Sure, we all like to think we’d help each other, wouldn’t we? But the truth is, we don’t always make the best choices for other people. We think of ourselves first, don’t we? There’s no shame in admitting that. I can tell you that when the voice started showing me all the choices I could make and where they’d lead, there were many times I went for the easier path, the one that benefited me. It’s the natural choice. It’s the…human…thing to do.
No, I’m okay. Just give me a second or two to catch my breath. It’s not easy, you know, coming back from the dead. Just let me clear my throat. Maureen, can you give me a glass of water, please?
Thank you.
Where was I?
What was I…
Oh…right.
Let me just catch my breath.
15
Nothing much about the house had changed. The yard wasn’t mowed, the flowerbeds not weeded, but that wasn’t terribly unusual. She’d always been the one grubbing in the dirt. Ryan had hired someone to come and do the yard work after she’d moved out, but the service had been sporadic, and nobody had been able to care about the hydrangea bushes the way she had…
“Stupid,” Abbie muttered. Stupid to stand here in the driveway, her car door still open like she might hop back in and drive away if anyone came to the front door, and think about the grass.

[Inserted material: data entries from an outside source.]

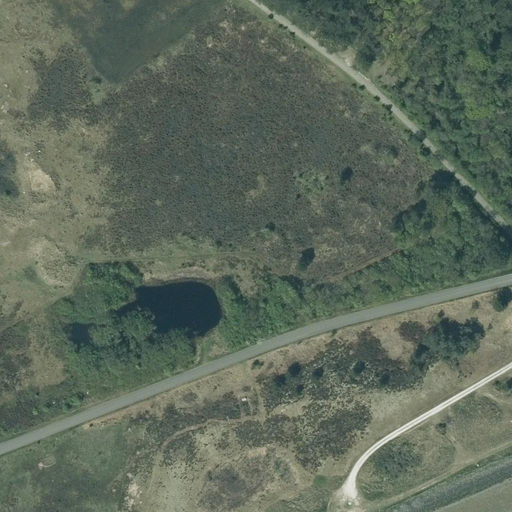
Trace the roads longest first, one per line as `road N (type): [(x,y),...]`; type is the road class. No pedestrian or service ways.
road 1 (unclassified): [(0,448),(277,342),(511,278)]
road 2 (unclassified): [(253,0),(396,111),(511,233)]
road 3 (unclassified): [(511,365),(380,445),(348,492)]
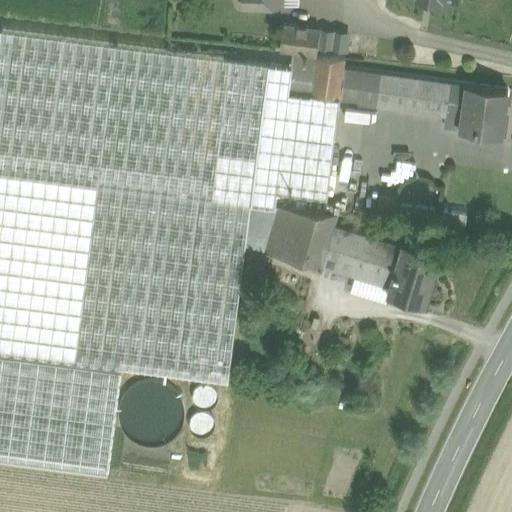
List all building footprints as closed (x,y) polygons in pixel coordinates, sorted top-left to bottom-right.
[(321,29),(283,24),(280,49),(293,51),(318,54),(321,29)] [(269,63),(1,28),(0,34),(0,349),(228,379),(251,202),(269,63)] [(318,54),(293,51),(291,66),(288,90),(312,94),(312,93),(339,97),(343,67),(345,57),(318,54)] [(312,94),(288,90),(291,66),(269,63),(251,202),(275,205),(277,189),(327,196),(340,97),(339,97),(312,93),(312,94)] [(451,82),(343,67),(339,97),(340,97),(358,100),(358,103),(446,115),(451,82)] [(508,89),(451,82),(446,115),(444,125),(460,127),(460,128),(502,133),(508,89)] [(511,170),(487,168),(485,179),(511,181),(511,170)] [(337,213),(276,205),(264,248),(322,265),(334,224),(335,225),(337,213)] [(335,225),(334,224),(322,265),(350,273),(362,233),(335,225)] [(402,245),(362,233),(350,273),(390,285),(388,292),(424,303),(433,274),(435,274),(441,254),(403,243),(402,245)]
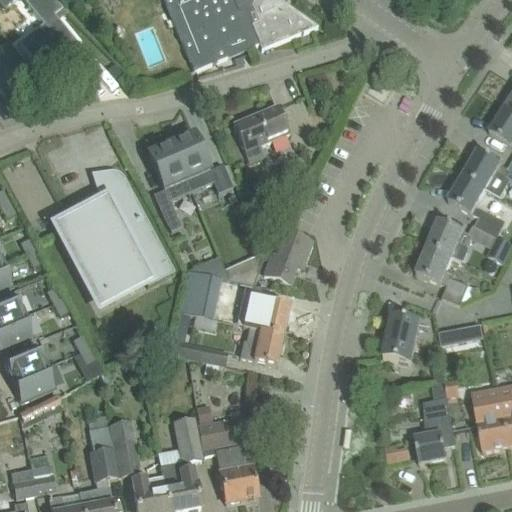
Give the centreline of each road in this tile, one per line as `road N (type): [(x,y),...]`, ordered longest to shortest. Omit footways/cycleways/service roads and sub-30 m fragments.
road 1 (tertiary): [(310,511),(333,346),(352,274),(371,222),(455,71)]
road 2 (residential): [(0,144),(30,129),(162,102),(399,32)]
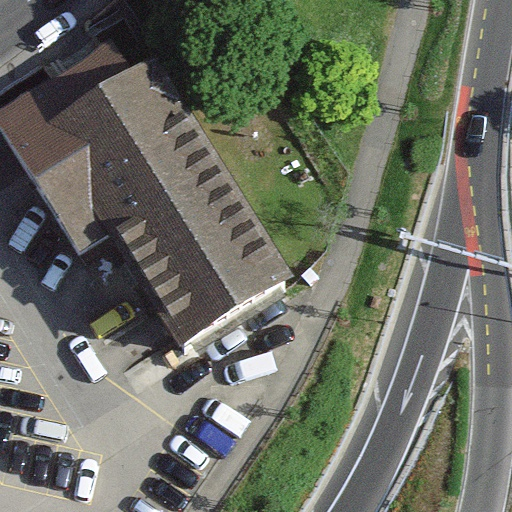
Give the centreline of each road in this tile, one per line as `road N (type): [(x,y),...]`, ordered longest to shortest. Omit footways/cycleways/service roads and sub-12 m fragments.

The grass didn’t matter.
She didn’t want to remember the times she’d spent on this porch, waiting for the door to open for her like she’d never lived here. The screen door hung open a little, like someone had run out and not bothered to close it completely. She pushed the doorbell, but heard nothing from inside. Abbie waited a minute, then opened the screen door and used the brass knocker she and Ryan had bought on their honeymoon. It was in the shape of a pair of hands holding a heart. The claddagh. Symbol of love, loyalty and friendship. It rang against the metal with a hollow thud that made her fingers tingle.
Abbie waited another few minutes, craning her neck for the sound of running feet, the shouts of “Dad, someone’s at the door!” Nothing. She would’ve checked her watch, if she was wearing one. What time was it? For that matter, what day? She tipped her face toward the sky, but that was useless, clouded and gray with only a hint of sun.
She couldn’t remember the date. Were the boys at school or had they already been let out for the summer? Was Ryan at work? She took two steps back, her heels on the edge of the concrete porch, and studied the door and windows next to it. If she pressed her face against the clear design in the frosted glass she might be able to get a peek inside, but what would happen if someone was in there, watching her or waiting for her to go away? She’d look like a lunatic. Likewise if she hiked into the overgrown flower bed to look in the dining room windows.